I got back last night from two days in St. Paul, Minn, where I worked with a few dozen deeply commited people who are looking for concrete solutions to the challenges of long-term care.

The program was sponsored by the Citizen’s League, and it brought together nursing home executives, retired physicans, lobbyists, state officials, advocates for the elderly and the disabled, care professionals, and ordinary citizens. We spent the first day identifying critical long-term care problems, and the second developing solutions.

Among them: improving educational materials for those needing care and their families, creating healthy menus for those with disabilities, and a medical contact card that would include, among other things, advance directive information. The most far-reaching of the ideas: expanding safety net alternatives to traditional nursing homes.

This was the second in a series of three August workshops the League is running. Next week, it will look at long-term care financing issues.

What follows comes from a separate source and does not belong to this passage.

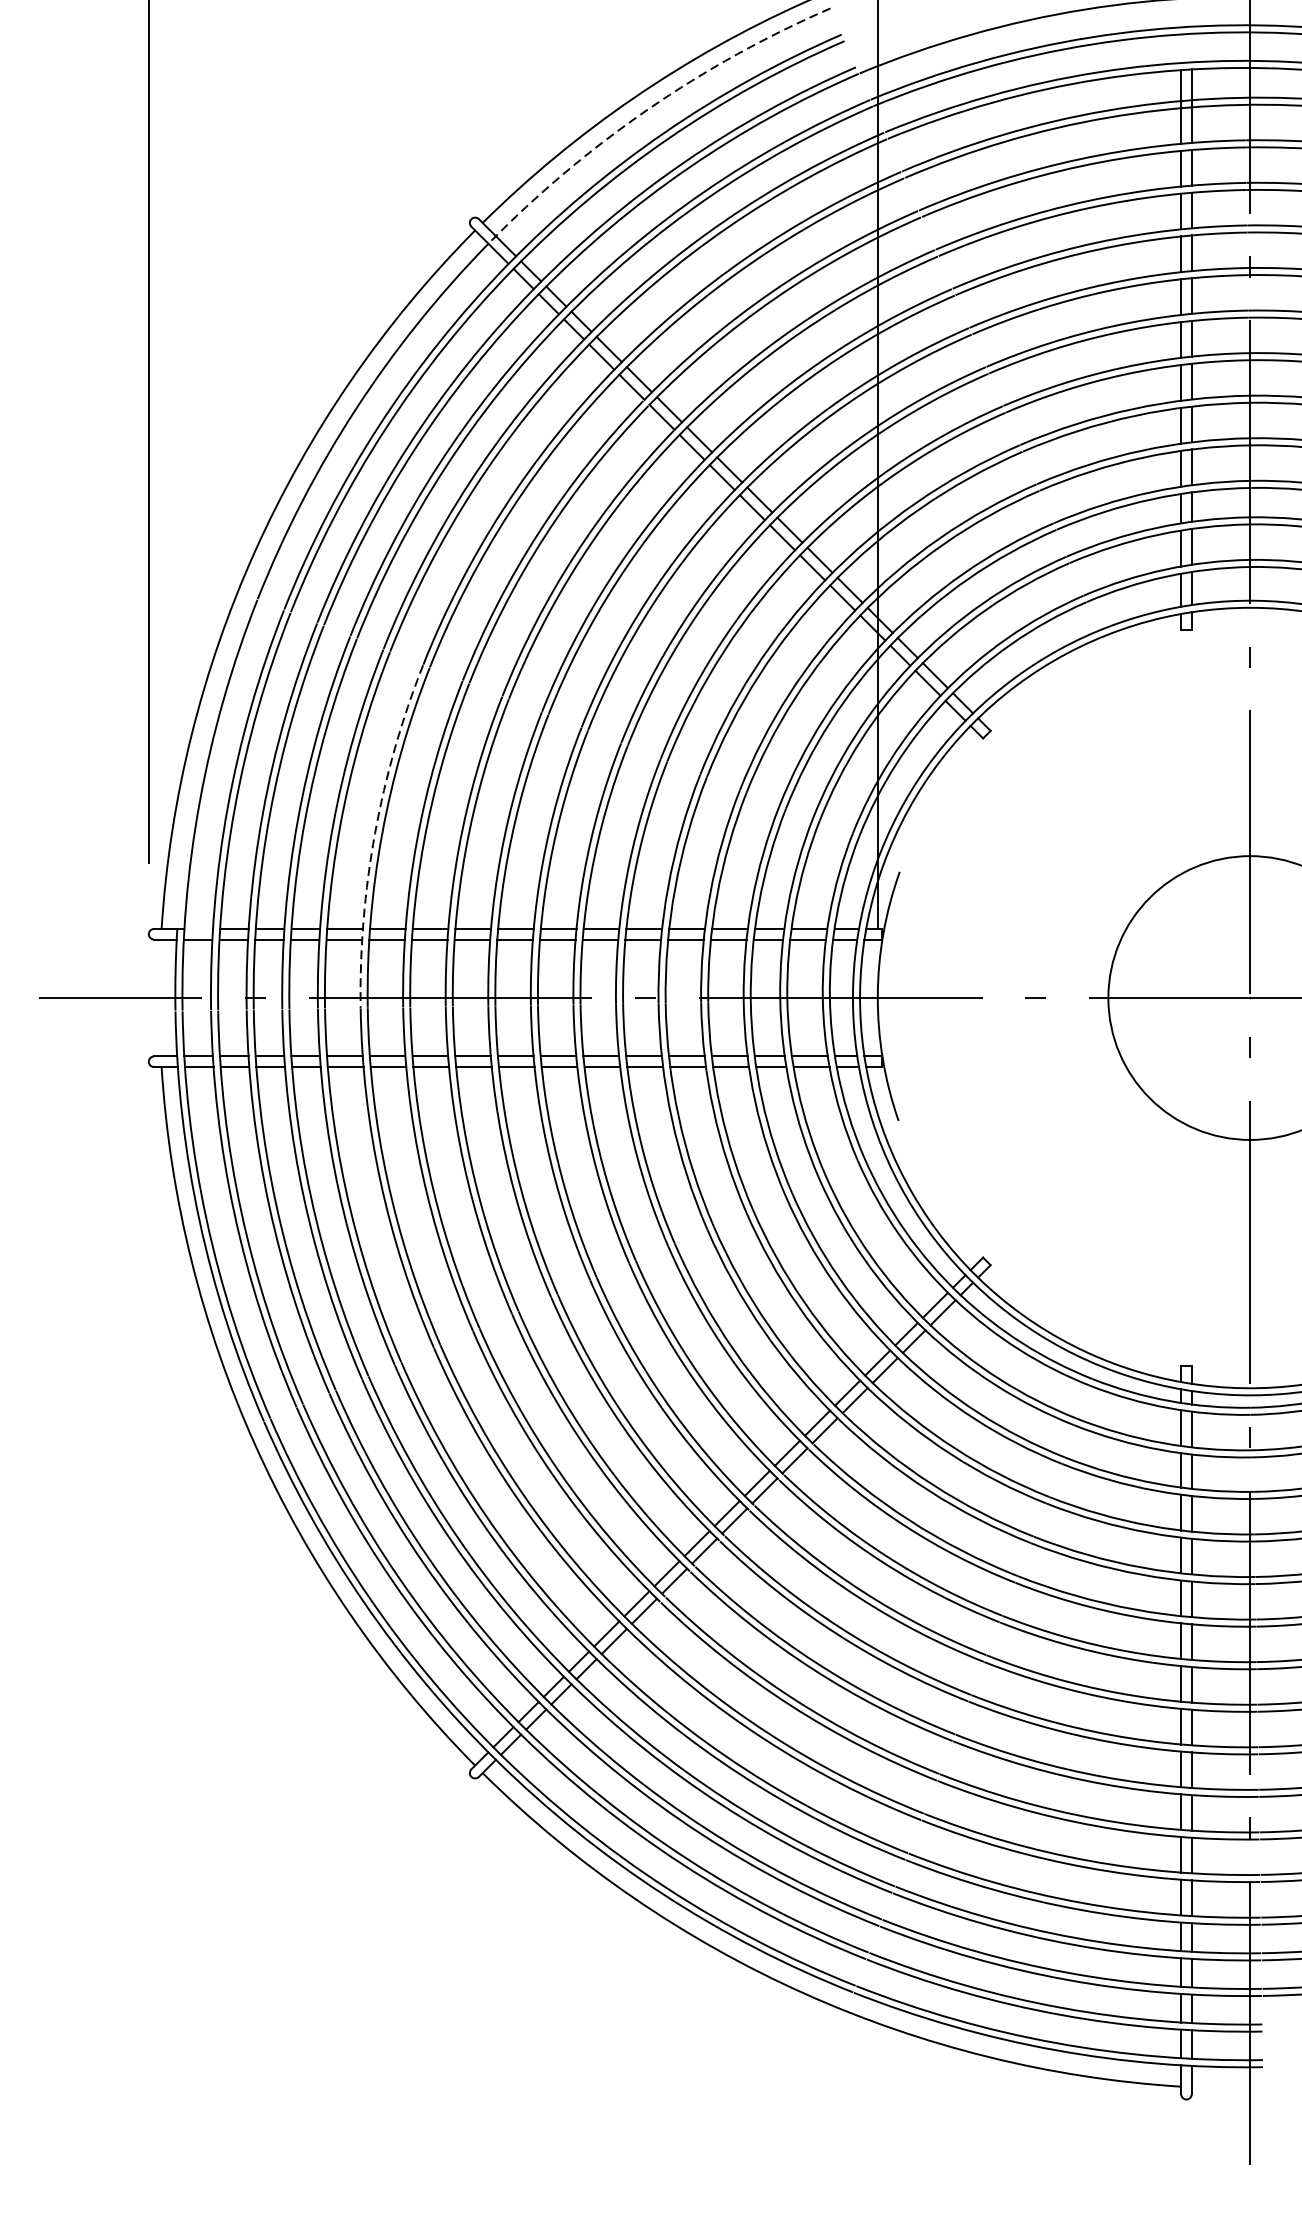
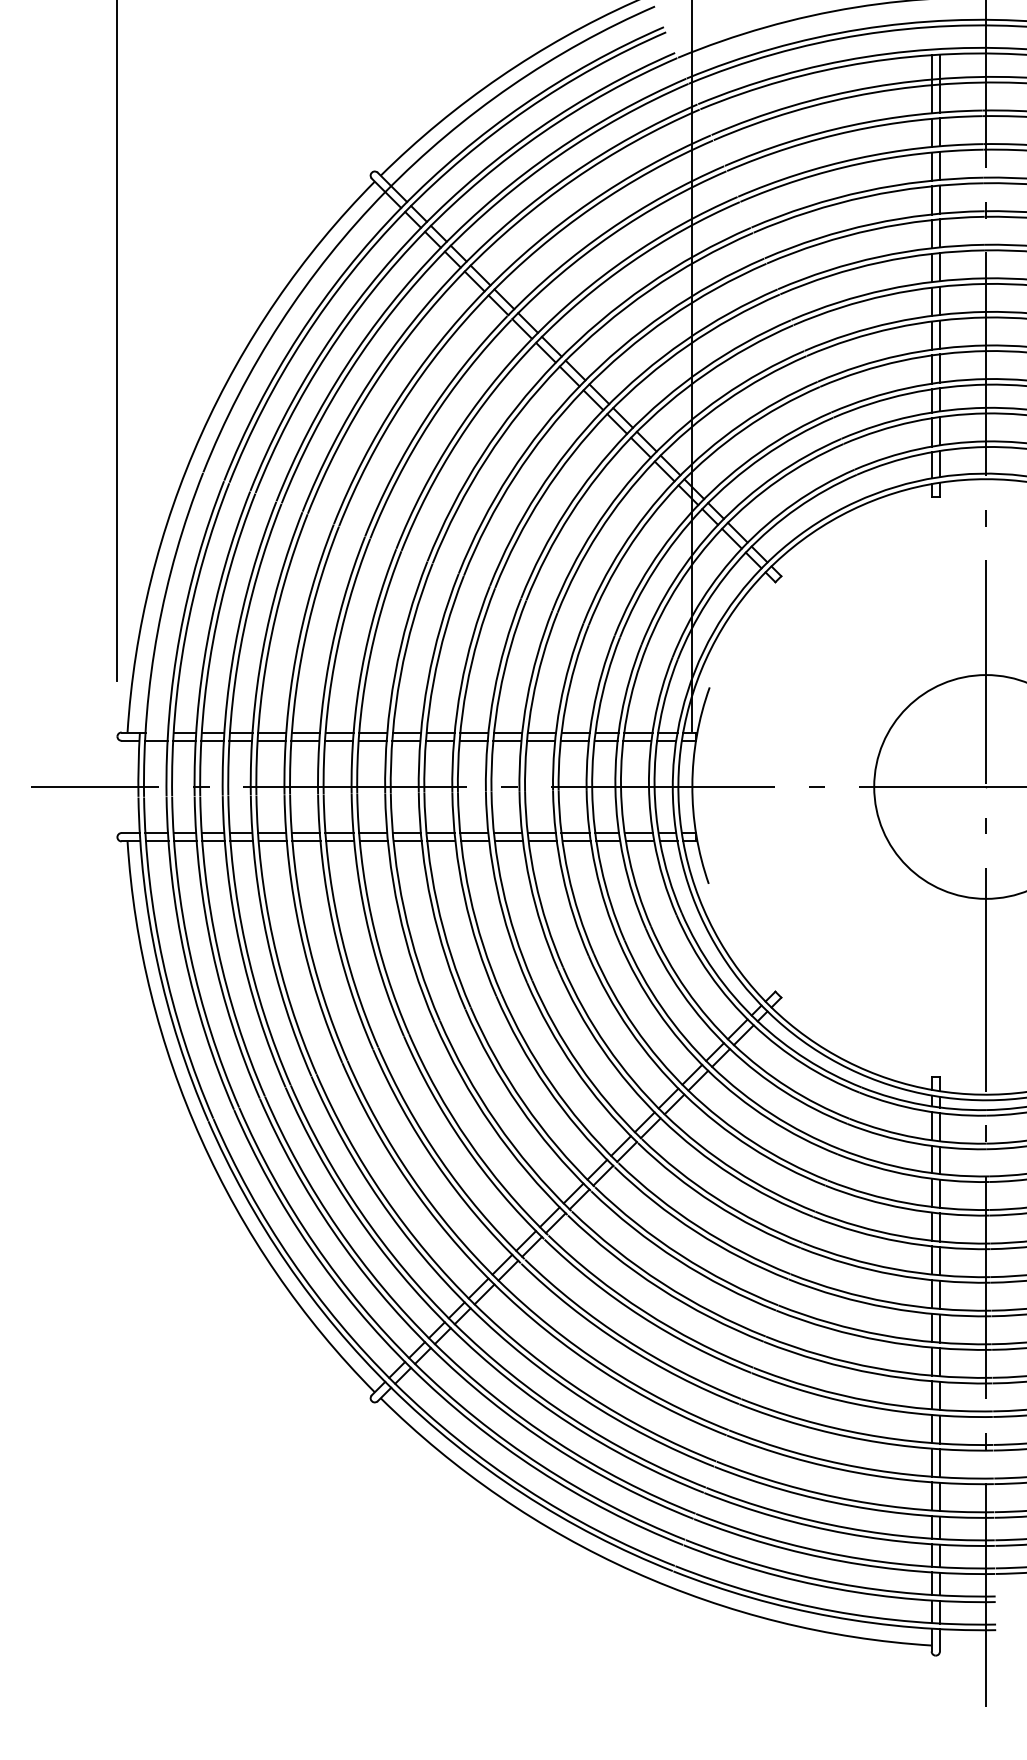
arc: (648, 109) -> (511, 86), dashed -> solid
arc: (374, 833) -> (295, 657), dashed -> solid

Soon, all these ideas will be refined by the Citizen’s League staff, published on their website and, perhaps, soon come to fruition.

Before I headed back to Washington, I joined Kathryn Roberts, CEO of Ecumen, a big provider of nursing home, assisted living, and home care services, for an interview on Minnesota Public Radio. To listen, click here

This two-day workshop gave me the chance to meet some wonderful people and to learn a lot about long-term care in Minnesota. It was also the perfect antidote to the often nasty and rarely productive health care “town meetings” we’ve all be subjected to over the past few weeks. These are by no means easy issues, but with the right setting and a willingness to listen rather shout, it is remarkable how much we can accomplish.

It would be wonderful if other communities copied what the Citizen’s League is trying to do.